Retype every entry below without pictures.
Data extracts START
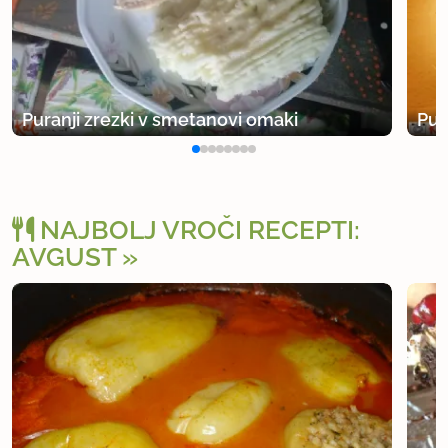
Puranji zrezki v smetanovi omaki
Pur
NAJBOLJ VROČI RECEPTI:
AVGUST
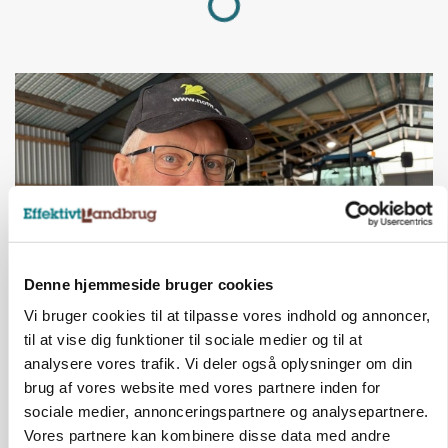
Denne hjemmeside bruger cookies
Vi bruger cookies til at tilpasse vores indhold og annoncer,
POLITIK
»Nu stopper I«: Landbrugsdebattør og
til at vise dig funktioner til sociale medier og til at
protestgruppe vil demonstrere mod ny
analysere vores trafik. Vi deler også oplysninger om din
gødskningslov
brug af vores website med vores partnere inden for
sociale medier, annonceringspartnere og analysepartnere.
Annonce
Vores partnere kan kombinere disse data med andre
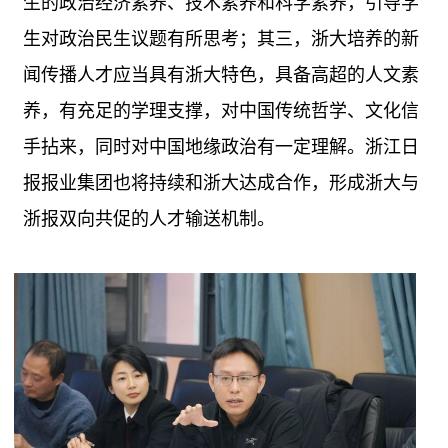
生的政治经济素养、技术素养和科学素养，引导学
生对政治民生议题有所思考；其三，浙大培养的新
闻传播人才应当具有浙大特色，具备高超的人文素
养，有充足的学理支撑，对中国传统哲学、文化信
手拈来，同时对中国地缘政治有一定理解。浙江日
报报业集团也将持续和浙大达成合作，形成浙大与
浙报双向共促的人才输送机制。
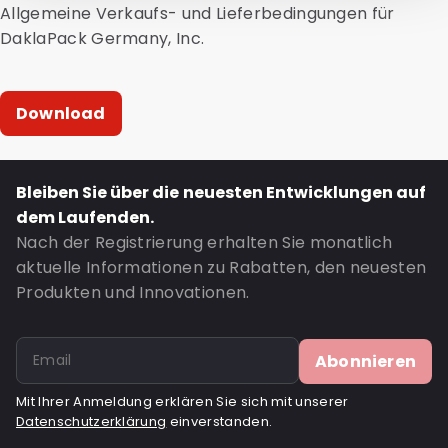
Allgemeine Verkaufs- und Lieferbedingungen für
DaklaPack Germany, Inc.
Download
Bleiben Sie über die neuesten Entwicklungen auf
dem Laufenden.
Nach der Registrierung erhalten Sie monatlich
aktuelle Informationen zu Rabatten, den neuesten
Produkten und Innovationen.
Abonnieren
Mit Ihrer Anmeldung erklären Sie sich mit unserer
Datenschutzerklärung
einverstanden.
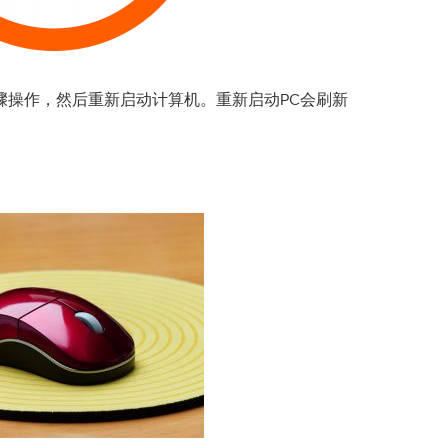
骤操作，然后重新启动计算机。重新启动PC会刷新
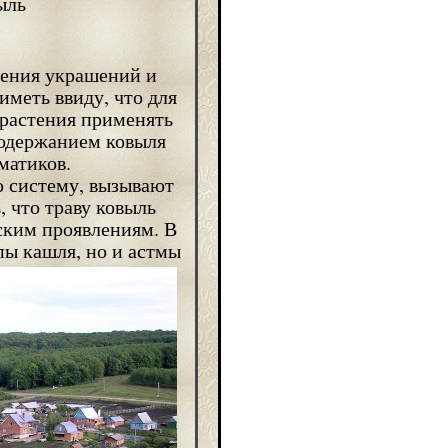
ления украшений и
иметь ввиду, что для
 растения применять
 содержанием ковыля
тматиков.
ю систему, вызывают
, что траву ковыль
ским проявлениям. В
пы кашля, но и астмы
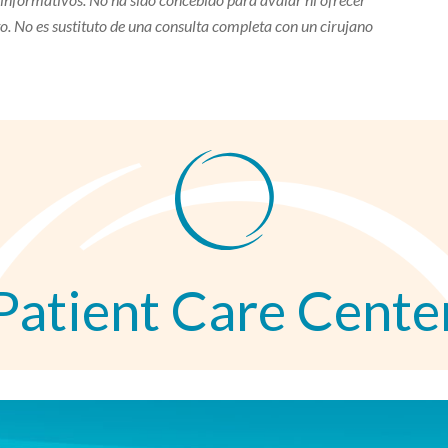
o. No es sustituto de una consulta completa con un cirujano
Patient Care Cente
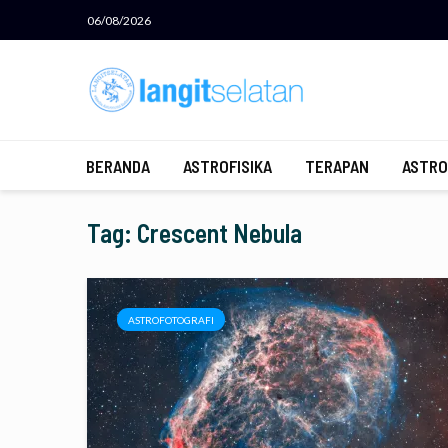
06/08/2026
BERANDA
ASTROFISIKA
TERAPAN
ASTRO
Tag: Crescent Nebula
ASTROFOTOGRAFI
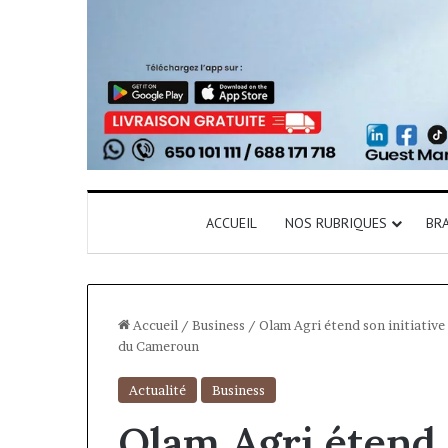
ACCUEIL
NOS RUBRIQUES
BR
Accueil
/
Business
/
Olam Agri étend son initiativ
du Cameroun
Actualité
Business
Olam Agri étend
Data extracts END
• **Reply to the exercise**
Puranji zrezki v smetanovi omaki
Pur
NAJBOLJ VROČI RECEPTI:
AVGUST
Denne hjemmeside bruger cookies
Vi bruger cookies til at tilpasse vores indhold og annoncer,
POLITIK
»Nu stopper I«: Landbrugsdebattør og
til at vise dig funktioner til sociale medier og til at
protestgruppe vil demonstrere mod ny
analysere vores trafik. Vi deler også oplysninger om din
gødskningslov
brug af vores website med vores partnere inden for
sociale medier, annonceringspartnere og analysepartnere.
Annonce
Vores partnere kan kombinere disse data med andre
生的政治经济素养、技术素养和科学素养，引导学
生对政治民生议题有所思考；其三，浙大培养的新
闻传播人才应当具有浙大特色，具备高超的人文素
养，有充足的学理支撑，对中国传统哲学、文化信
手拈来，同时对中国地缘政治有一定理解。浙江日
报报业集团也将持续和浙大达成合作，形成浙大与
浙报双向共促的人才输送机制。
Allgemeine Verkaufs- und Lieferbedingungen für
DaklaPack Germany, Inc.
Download
Bleiben Sie über die neuesten Entwicklungen auf
dem Laufenden.
Nach der Registrierung erhalten Sie monatlich
aktuelle Informationen zu Rabatten, den neuesten
Produkten und Innovationen.
Abonnieren
Mit Ihrer Anmeldung erklären Sie sich mit unserer
Datenschutzerklärung
einverstanden.
骤操作，然后重新启动计算机。重新启动PC会刷新
ления украшений и
иметь ввиду, что для
 растения применять
 содержанием ковыля
тматиков.
ю систему, вызывают
, что траву ковыль
ским проявлениям. В
пы кашля, но и астмы
o. No es sustituto de una consulta completa con un cirujano
Patient Care Cente
06/08/2026
BERANDA
ASTROFISIKA
TERAPAN
ASTRO
Tag: Crescent Nebula
ASTROFOTOGRAFI
ACCUEIL
NOS RUBRIQUES
BR
Accueil
/
Business
/
Olam Agri étend son initiativ
du Cameroun
Actualité
Business
Olam Agri étend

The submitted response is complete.